Section 70(1)(m) empowers a medical officer of health (of which the Director-General is one) to make an order […] closing premises and forbidding people to congregate in any outdoor places of amusement or recreation.

They are not limitless, however, as a court will surely consider shortly.  As a politician (especially one who happens to be a Courts spokesperson), I should not say more than that while active consideration by the judiciary is anticipated.

Another curious question concerned just who was exercising these powers.  The relevant provisions of the Health Act are clear about who is given them.

Section 70 is titled “Special powers of medical officer of health”, which is a pretty good clue.

The start of the section itself is worth considering carefully:

For the purpose of preventing the outbreak or spread of any infectious disease, the medical officer of health may from time to time, if authorised to do so by the Minister or if a state of emergency has been declared under the Civil Defence Emergency Management Act 2002 or while an epidemic notice is in force […]

At that point a list follows of the various actions allowed.

While the Minister of Health may authorise the “medical officer of health” to do certain things, the Minister of Health himself cannot do those things.

In other words, it cannot be said that under this section the Health Minister, Dr Clark, had any rule-making power whatsoever.  His only power here was to allow another person to make the rules.

This was not a point well understood.

Dr Bloomfield did fit the description of “medical officer of health”, I should add, so he was entitled to make such rules as the section specified.  As we’ve discussed earlier, there’s an open question about whether those rules were made rightly but that’s really another matter.

Given all this, you could be forgiven for wondering why it was that a group of politicians kept pushing themselves into the decision making limelight.

Cabinet would decide if the rest of the country would be allowed to live less abnormal lives, we were told on each occasion.

An email from [email protected] provides as clear an example as you could wish to see:

That is why today, Cabinet decided that New Zealand will remain in Alert Level 4 lockdown until 11.59 pm on Monday 27 April, one week from today. We will then hold in Alert Level 3 for two weeks, before reviewing how we are tracking again. We will make further decisions at Cabinet on the 11th of May.

I have some sympathy for the idea that decision makers are better to be democratically elected politicians.  Let’s leave aside the fact that this particular Cabinet was selected in decidedly undemocratic fashion by a fellow who had been rejected by his own electorate.
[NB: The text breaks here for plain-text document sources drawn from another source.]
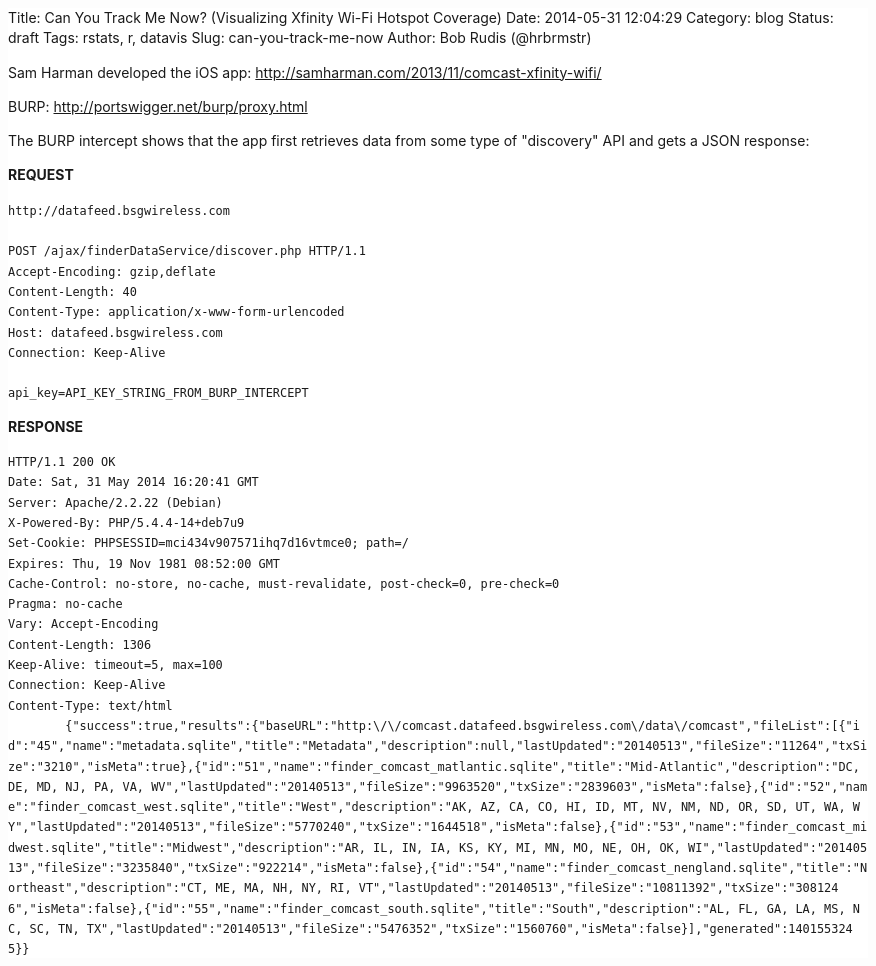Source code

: Title: Can You Track Me Now? (Visualizing Xfinity Wi-Fi Hotspot Coverage)
Date: 2014-05-31 12:04:29
Category: blog
Status: draft
Tags: rstats, r, datavis
Slug: can-you-track-me-now
Author: Bob Rudis (@hrbrmstr)

Sam Harman developed the iOS app: http://samharman.com/2013/11/comcast-xfinity-wifi/

BURP: http://portswigger.net/burp/proxy.html

The BURP intercept shows that the app first retrieves data from some type of "discovery" API and gets a JSON response:

**REQUEST**

    http://datafeed.bsgwireless.com

    POST /ajax/finderDataService/discover.php HTTP/1.1
    Accept-Encoding: gzip,deflate
    Content-Length: 40
    Content-Type: application/x-www-form-urlencoded
    Host: datafeed.bsgwireless.com
    Connection: Keep-Alive

    api_key=API_KEY_STRING_FROM_BURP_INTERCEPT

**RESPONSE**

    HTTP/1.1 200 OK
    Date: Sat, 31 May 2014 16:20:41 GMT
    Server: Apache/2.2.22 (Debian)
    X-Powered-By: PHP/5.4.4-14+deb7u9
    Set-Cookie: PHPSESSID=mci434v907571ihq7d16vtmce0; path=/
    Expires: Thu, 19 Nov 1981 08:52:00 GMT
    Cache-Control: no-store, no-cache, must-revalidate, post-check=0, pre-check=0
    Pragma: no-cache
    Vary: Accept-Encoding
    Content-Length: 1306
    Keep-Alive: timeout=5, max=100
    Connection: Keep-Alive
    Content-Type: text/html
            {"success":true,"results":{"baseURL":"http:\/\/comcast.datafeed.bsgwireless.com\/data\/comcast","fileList":[{"id":"45","name":"metadata.sqlite","title":"Metadata","description":null,"lastUpdated":"20140513","fileSize":"11264","txSize":"3210","isMeta":true},{"id":"51","name":"finder_comcast_matlantic.sqlite","title":"Mid-Atlantic","description":"DC, DE, MD, NJ, PA, VA, WV","lastUpdated":"20140513","fileSize":"9963520","txSize":"2839603","isMeta":false},{"id":"52","name":"finder_comcast_west.sqlite","title":"West","description":"AK, AZ, CA, CO, HI, ID, MT, NV, NM, ND, OR, SD, UT, WA, WY","lastUpdated":"20140513","fileSize":"5770240","txSize":"1644518","isMeta":false},{"id":"53","name":"finder_comcast_midwest.sqlite","title":"Midwest","description":"AR, IL, IN, IA, KS, KY, MI, MN, MO, NE, OH, OK, WI","lastUpdated":"20140513","fileSize":"3235840","txSize":"922214","isMeta":false},{"id":"54","name":"finder_comcast_nengland.sqlite","title":"Northeast","description":"CT, ME, MA, NH, NY, RI, VT","lastUpdated":"20140513","fileSize":"10811392","txSize":"3081246","isMeta":false},{"id":"55","name":"finder_comcast_south.sqlite","title":"South","description":"AL, FL, GA, LA, MS, NC, SC, TN, TX","lastUpdated":"20140513","fileSize":"5476352","txSize":"1560760","isMeta":false}],"generated":1401553245}}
In principle, at least, politicians are accountable to the people.  Civil servants are much less accountable, of course.  I do not make the point that civil servants are “less accountable” in any ugly sense of that phrase.  I merely state a fact.

As long as public servants understand that their duty to serve must be informed by the judgement of duly elected representatives of the people, there is no problem.
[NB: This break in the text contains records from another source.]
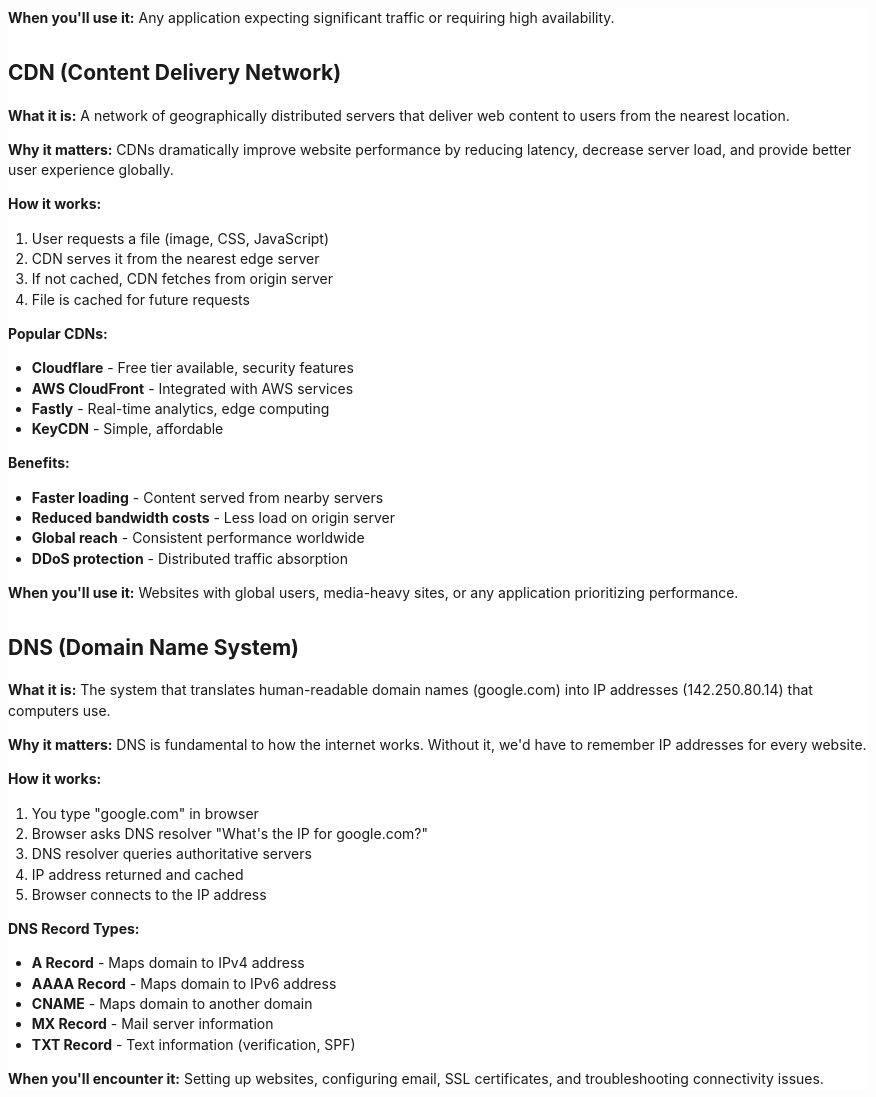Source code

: **When you'll use it:** Any application expecting significant traffic or requiring high availability.

## CDN (Content Delivery Network)

**What it is:** A network of geographically distributed servers that deliver web content to users from the nearest location.

**Why it matters:** CDNs dramatically improve website performance by reducing latency, decrease server load, and provide better user experience globally.

**How it works:**
1. User requests a file (image, CSS, JavaScript)
2. CDN serves it from the nearest edge server
3. If not cached, CDN fetches from origin server
4. File is cached for future requests

**Popular CDNs:**
- **Cloudflare** - Free tier available, security features
- **AWS CloudFront** - Integrated with AWS services
- **Fastly** - Real-time analytics, edge computing
- **KeyCDN** - Simple, affordable

**Benefits:**
- **Faster loading** - Content served from nearby servers
- **Reduced bandwidth costs** - Less load on origin server
- **Global reach** - Consistent performance worldwide
- **DDoS protection** - Distributed traffic absorption

**When you'll use it:** Websites with global users, media-heavy sites, or any application prioritizing performance.

## DNS (Domain Name System)

**What it is:** The system that translates human-readable domain names (google.com) into IP addresses (142.250.80.14) that computers use.

**Why it matters:** DNS is fundamental to how the internet works. Without it, we'd have to remember IP addresses for every website.

**How it works:**
1. You type "google.com" in browser
2. Browser asks DNS resolver "What's the IP for google.com?"
3. DNS resolver queries authoritative servers
4. IP address returned and cached
5. Browser connects to the IP address

**DNS Record Types:**
- **A Record** - Maps domain to IPv4 address
- **AAAA Record** - Maps domain to IPv6 address
- **CNAME** - Maps domain to another domain
- **MX Record** - Mail server information
- **TXT Record** - Text information (verification, SPF)

**When you'll encounter it:** Setting up websites, configuring email, SSL certificates, and troubleshooting connectivity issues.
The question of accountability arose during debate on the COVID-19 Public Health Response Bill.  Reasonable arguments were advanced (by parties other than mine) against allowing a public servant to continue to hold such decision making powers.  It was a point that had occurred to me previously and I’m pleased that it was aired in the debating chamber.

The argument was rather undercut by a sense of self-interest in the case of the government members advocating for greater powers for themselves, unfortunately.

Might I have been more relaxed on that point if it were not an election year?  Quite possibly.

While I might have sympathy for arguments that the law should have placed the powers with Cabinet and not a sole civil servant (however personally impressive), I have no sympathy for the systematic disregard of the law of land.